■ **Task objective**: Your task is to retype, exactly and only, the lines from the one containing "Frattini, Fernando Marchesi, Juan Ca" to the final line of the entries, leaving out all pictures.

Start of Block

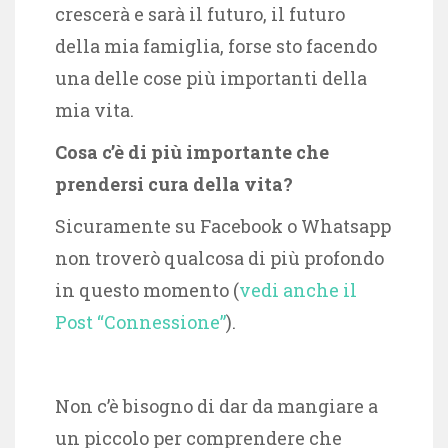
crescerà e sarà il futuro, il futuro
della mia famiglia, forse sto facendo
una delle cose più importanti della
mia vita.
Cosa c’è di più importante che
prendersi cura della vita?
Sicuramente su Facebook o Whatsapp
non troverò qualcosa di più profondo
in questo momento (
vedi anche il
Post “Connessione”
).
Non c’è bisogno di dar da mangiare a
un piccolo per comprendere che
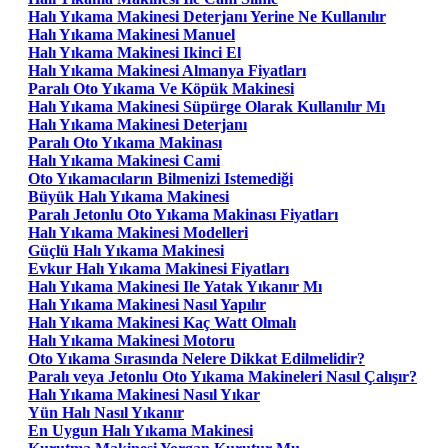
Halı Yıkama Makinesi Deterjanı Yerine Ne Kullanılır
Halı Yıkama Makinesi Manuel
Halı Yıkama Makinesi Ikinci El
Halı Yıkama Makinesi Almanya Fiyatları
Paralı Oto Yıkama Ve Köpük Makinesi
Halı Yıkama Makinesi Süpürge Olarak Kullanılır Mı
Halı Yıkama Makinesi Deterjanı
Paralı Oto Yıkama Makinası
Halı Yıkama Makinesi Cami
Oto Yıkamacıların Bilmenizi Istemediği
Büyük Halı Yıkama Makinesi
Paralı Jetonlu Oto Yıkama Makinası Fiyatları
Halı Yıkama Makinesi Modelleri
Güçlü Halı Yıkama Makinesi
Evkur Halı Yıkama Makinesi Fiyatları
Halı Yıkama Makinesi Ile Yatak Yıkanır Mı
Halı Yıkama Makinesi Nasıl Yapılır
Halı Yıkama Makinesi Kaç Watt Olmalı
Halı Yıkama Makinesi Motoru
Oto Yıkama Sırasında Nelere Dikkat Edilmelidir?
Paralı veya Jetonlu Oto Yıkama Makineleri Nasıl Çalışır?
Halı Yıkama Makinesi Nasıl Yıkar
Yün Halı Nasıl Yıkanır
En Uygun Halı Yıkama Makinesi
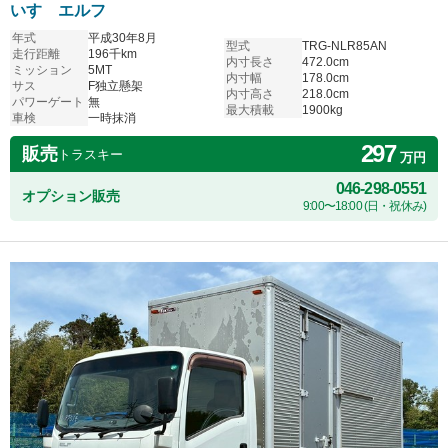
いすゞエルフ
年式
平成30年8月
型式
TRG-NLR85AN
走行距離
196千km
内寸長さ
472.0cm
ミッション
5MT
内寸幅
178.0cm
サス
F独立懸架
内寸高さ
218.0cm
パワーゲート
無
最大積載
1900kg
車検
一時抹消
297
販売
トラスキー
万円
046-298-0551
オプション販売
9:00〜18:00 (日・祝休み)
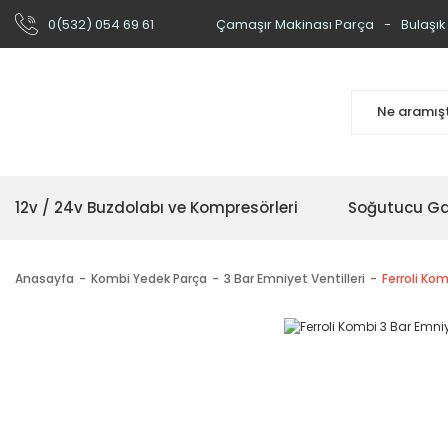
0(532) 054 69 61
Çamaşır Makinası Parça
Bulaşık
12v / 24v Buzdolabı ve Kompresörleri
Soğutucu Ga
Anasayfa
Kombi Yedek Parça
3 Bar Emniyet Ventilleri
Ferroli Kom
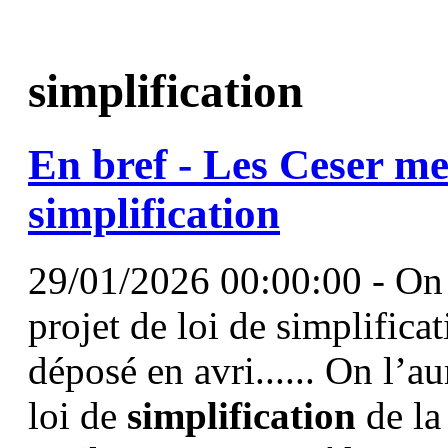
simplification
En bref - Les Ceser me
simplification
29/01/2026 00:00:00 - On l
projet de loi de simplifica
déposé en avri...... On l’a
loi de
simplification
de la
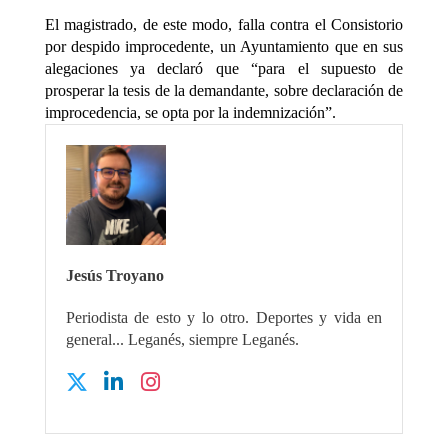
El magistrado, de este modo, falla contra el Consistorio
por despido improcedente, un Ayuntamiento que en sus
alegaciones ya declaró que “para el supuesto de
prosperar la tesis de la demandante, sobre declaración de
improcedencia, se opta por la indemnización”.
Jesús Troyano
Periodista de esto y lo otro. Deportes y vida en
general... Leganés, siempre Leganés.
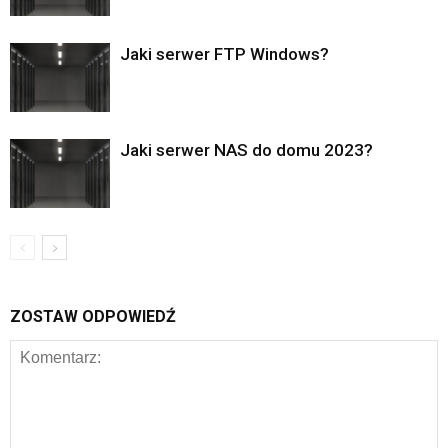
Jaki serwer FTP Windows?
Jaki serwer NAS do domu 2023?
ZOSTAW ODPOWIEDŹ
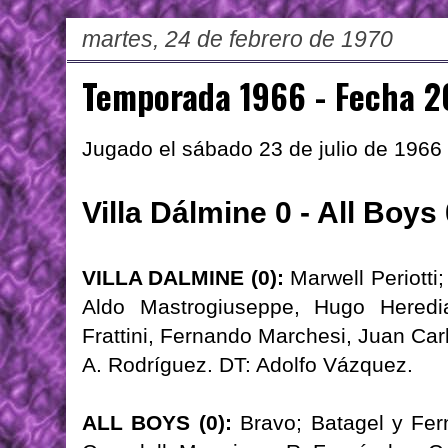
martes, 24 de febrero de 1970
Temporada 1966 - Fecha 2
Jugado el sábado 23 de julio de 1966
Villa Dálmine 0 - All Boys
VILLA DALMINE (0):
Marwell Periotti
Aldo Mastrogiuseppe, Hugo Heredia
Frattini, Fernando Marchesi, Juan Ca
A. Rodríguez. DT: Adolfo Vázquez.
ALL BOYS (0):
Bravo; Batagel y Fern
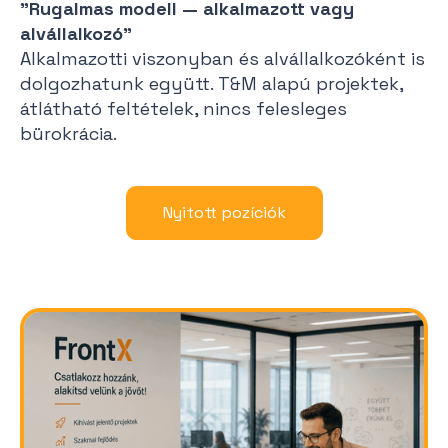
"Rugalmas modell — alkalmazott vagy
alvállalkozó"
Alkalmazotti viszonyban és alvállalkozóként is
dolgozhatunk együtt. T&M alapú projektek,
átlátható feltételek, nincs felesleges
bürokrácia.
Nyitott pozíciók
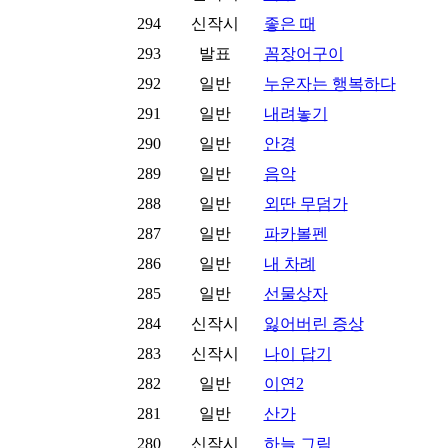
294
신작시
좋은 때
293
발표
꼼장어구이
292
일반
누운자는 행복하다
291
일반
내려놓기
290
일반
안경
289
일반
음악
288
일반
외딴 무덤가
287
일반
파카볼펜
286
일반
내 차례
285
일반
선물상자
284
신작시
잃어버린 증상
283
신작시
나이 답기
282
일반
이연2
281
일반
산가
280
신작시
하늘 그림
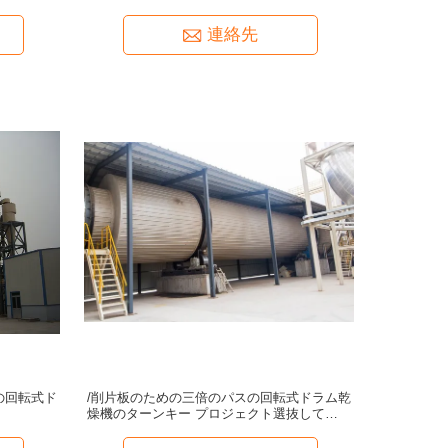
連絡先
の回転式ド
/削片板のための三倍のパスの回転式ドラム乾
燥機のターンキー プロジェクト選抜して下さ
い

End of Block

■ **Response to the exercise**:
Frattini, Fernando Marchesi, Juan Ca
A. Rodríguez. DT: Adolfo Vázquez.
ALL BOYS (0):
Bravo; Batagel y Fern
"Rugalmas modell — alkalmazott vagy
alvállalkozó"
Alkalmazotti viszonyban és alvállalkozóként is
dolgozhatunk együtt. T&M alapú projektek,
átlátható feltételek, nincs felesleges
bürokrácia.
Nyitott pozíciók
294
신작시
좋은 때
293
발표
꼼장어구이
292
일반
누운자는 행복하다
291
일반
내려놓기
290
일반
안경
289
일반
음악
288
일반
외딴 무덤가
287
일반
파카볼펜
286
일반
내 차례
285
일반
선물상자
284
신작시
잃어버린 증상
283
신작시
나이 답기
282
일반
이연2
281
일반
산가
280
신작시
하늘 그림
連絡先
の回転式ド
/削片板のための三倍のパスの回転式ドラム乾
燥機のターンキー プロジェクト選抜して下さ
い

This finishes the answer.